For the purposes of identifying benchmarks in the UI, repr() is called on the elements of params. In the event these strings contain memory addresses, those addresses are stripped to allow comparison across runs. Additionally, if this results in a non-unique mapping, each duplicated element will be suffixed with a distinct integer identifier corresponding to order of appearance.

Timing benchmarks¶

warmup_time: asv will spend this time (in seconds) in calling the benchmarked function repeatedly, before starting to run the actual benchmark. If not specified, warmup_time defaults to 0.1 seconds (on PyPy, the default is 1.0 sec).
rounds: How many rounds to run the benchmark in (default: 2). The rounds run different timing benchmarks in an interleaved order, allowing to sample over longer periods of background performance variations (e.g. CPU power levels).
repeat: The number measurement samples to collect per round. Each sample consists of running the benchmark number times. The median time from all samples collected in all roudns is used as the final measurement result.

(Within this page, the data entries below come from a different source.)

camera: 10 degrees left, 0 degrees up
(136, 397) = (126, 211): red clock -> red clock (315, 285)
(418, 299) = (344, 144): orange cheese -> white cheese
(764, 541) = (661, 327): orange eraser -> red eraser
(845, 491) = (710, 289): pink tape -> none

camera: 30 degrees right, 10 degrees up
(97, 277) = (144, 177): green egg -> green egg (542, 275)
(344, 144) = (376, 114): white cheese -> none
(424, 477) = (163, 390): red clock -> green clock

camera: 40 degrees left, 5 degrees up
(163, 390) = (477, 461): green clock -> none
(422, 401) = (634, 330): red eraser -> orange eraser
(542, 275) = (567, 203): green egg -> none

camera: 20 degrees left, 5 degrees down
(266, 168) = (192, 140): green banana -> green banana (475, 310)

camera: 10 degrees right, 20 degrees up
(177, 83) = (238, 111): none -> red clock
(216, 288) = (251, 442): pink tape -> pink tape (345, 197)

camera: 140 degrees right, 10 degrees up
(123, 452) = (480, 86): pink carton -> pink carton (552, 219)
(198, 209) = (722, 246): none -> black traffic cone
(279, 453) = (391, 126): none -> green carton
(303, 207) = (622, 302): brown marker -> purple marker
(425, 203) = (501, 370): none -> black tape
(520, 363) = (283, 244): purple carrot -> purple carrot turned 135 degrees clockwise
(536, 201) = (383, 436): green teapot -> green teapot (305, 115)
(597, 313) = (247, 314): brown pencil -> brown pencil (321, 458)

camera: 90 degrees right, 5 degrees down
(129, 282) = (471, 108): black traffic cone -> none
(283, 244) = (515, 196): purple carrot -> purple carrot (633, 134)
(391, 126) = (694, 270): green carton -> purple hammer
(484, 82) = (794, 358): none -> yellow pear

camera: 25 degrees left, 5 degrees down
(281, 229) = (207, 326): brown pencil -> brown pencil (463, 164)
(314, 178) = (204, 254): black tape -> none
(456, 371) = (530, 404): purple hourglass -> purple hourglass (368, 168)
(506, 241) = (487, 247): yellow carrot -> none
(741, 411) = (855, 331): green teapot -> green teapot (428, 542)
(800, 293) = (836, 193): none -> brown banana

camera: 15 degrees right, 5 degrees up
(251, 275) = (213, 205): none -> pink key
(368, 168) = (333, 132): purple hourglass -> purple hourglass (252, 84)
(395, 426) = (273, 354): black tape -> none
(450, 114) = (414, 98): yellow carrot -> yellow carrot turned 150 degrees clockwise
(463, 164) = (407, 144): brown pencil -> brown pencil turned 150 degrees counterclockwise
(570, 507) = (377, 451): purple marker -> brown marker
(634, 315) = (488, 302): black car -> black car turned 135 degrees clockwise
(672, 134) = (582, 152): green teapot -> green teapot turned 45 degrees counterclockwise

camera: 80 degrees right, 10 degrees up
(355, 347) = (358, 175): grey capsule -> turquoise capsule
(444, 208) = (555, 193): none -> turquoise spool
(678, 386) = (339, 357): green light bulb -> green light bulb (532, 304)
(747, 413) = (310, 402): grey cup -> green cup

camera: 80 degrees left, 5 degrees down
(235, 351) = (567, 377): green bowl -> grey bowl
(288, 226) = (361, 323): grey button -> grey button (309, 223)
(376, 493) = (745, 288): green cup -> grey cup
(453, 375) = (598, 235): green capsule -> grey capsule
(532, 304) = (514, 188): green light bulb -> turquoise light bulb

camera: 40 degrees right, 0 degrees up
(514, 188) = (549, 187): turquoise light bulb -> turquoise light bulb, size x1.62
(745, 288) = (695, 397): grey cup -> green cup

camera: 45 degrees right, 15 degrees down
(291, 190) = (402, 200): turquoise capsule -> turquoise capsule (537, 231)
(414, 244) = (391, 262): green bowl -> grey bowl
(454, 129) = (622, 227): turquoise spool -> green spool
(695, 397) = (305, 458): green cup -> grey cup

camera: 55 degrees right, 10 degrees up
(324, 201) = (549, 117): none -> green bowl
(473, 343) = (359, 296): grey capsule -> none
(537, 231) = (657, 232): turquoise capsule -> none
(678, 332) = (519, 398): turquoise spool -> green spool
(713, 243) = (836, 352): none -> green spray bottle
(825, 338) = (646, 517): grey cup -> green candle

repeat can be a tuple (min_repeat, max_repeat, max_time). In this case, the measurement first collects at least min_repeat samples, and continues until either max_repeat samples are collected or the collection time exceeds max_time.

When not provided (repeat set to 0), the default value is (1, 10, 20.0) if rounds==1 and (1, 5, 10.0) otherwise.
number: Manually choose the number of iterations in each sample. If number is specified, sample_time is ignored. Note that setup and teardown are not run between iterations: setup runs first, then the timed benchmark routine is called number times, and after that teardown runs.
sample_time: asv will automatically select number so that each sample takes approximately sample_time seconds. If not specified, sample_time defaults to 10 milliseconds.
min_run_count: the function is run at least this many times during benchmark. Default: 2
timer: The timing function to use, which can be any source of monotonically increasing numbers, such as time.clock, time.time or time.process_time. If it’s not provided, it defaults to timeit.default_timer, but other useful values are process_time, for which asv provides a backported version for versions of Python prior to 3.3.

Changed in version 0.4: Previously, the default timer measured process time, which was chosen to minimize noise from other processes. However, on Windows, this is only available at a resolution of 15.6ms, which is greater than the recommended benchmark runtime of 10ms. Therefore, we default to the highest resolution clock on any platform.

The sample_time, number, repeat, and timer attributes can be adjusted in the setup() routine, which can be useful for parameterized benchmarks.

Tracking benchmarks¶

unit: The unit of the values returned by the benchmark. Used for display in the web interface.

Environment variables¶

When asv runs benchmarks, several environment variables are defined, see ASV environment variables.